• _Exercise input_
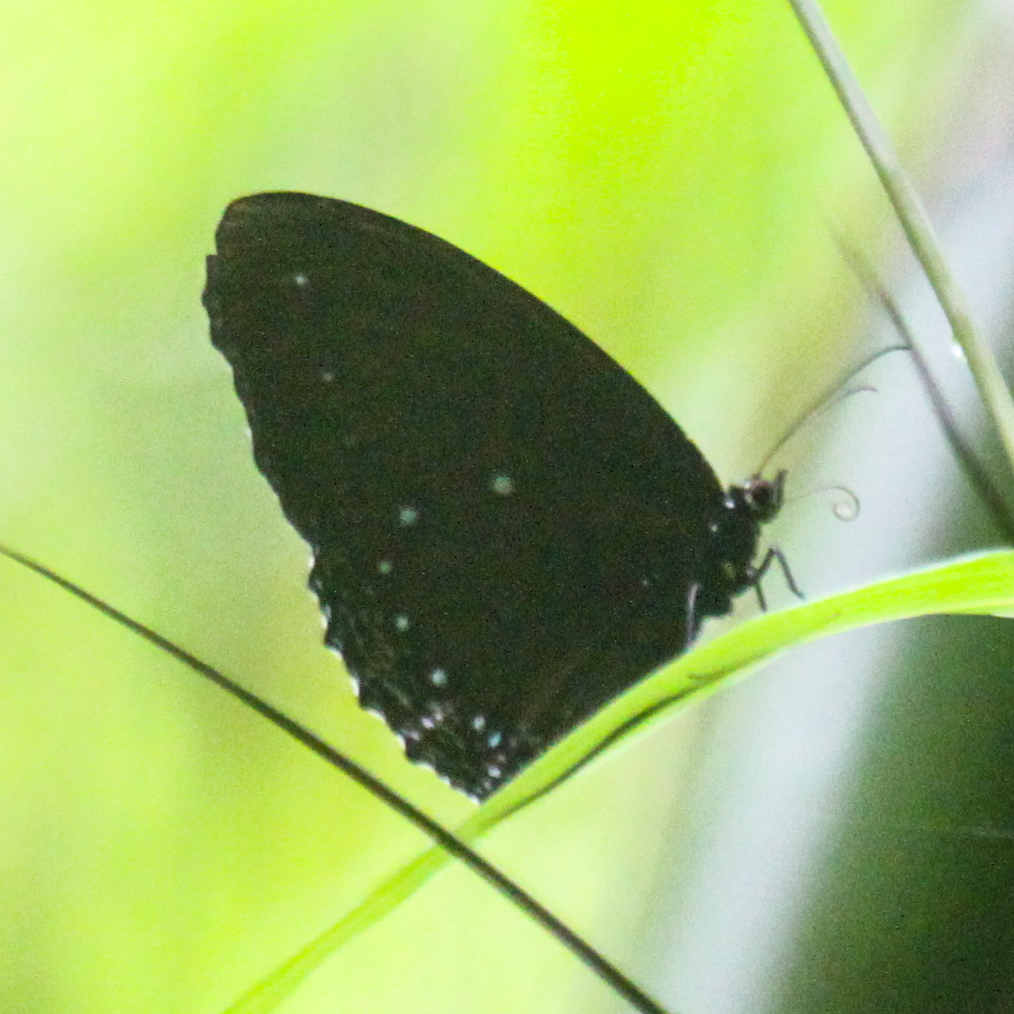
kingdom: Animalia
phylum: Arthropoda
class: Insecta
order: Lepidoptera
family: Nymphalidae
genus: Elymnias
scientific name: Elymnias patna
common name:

• _Given request_
Copy the records above line for line without any changes, leaving out the pictures.

• _Answer to this problem_
kingdom: Animalia
phylum: Arthropoda
class: Insecta
order: Lepidoptera
family: Nymphalidae
genus: Elymnias
scientific name: Elymnias patna
common name:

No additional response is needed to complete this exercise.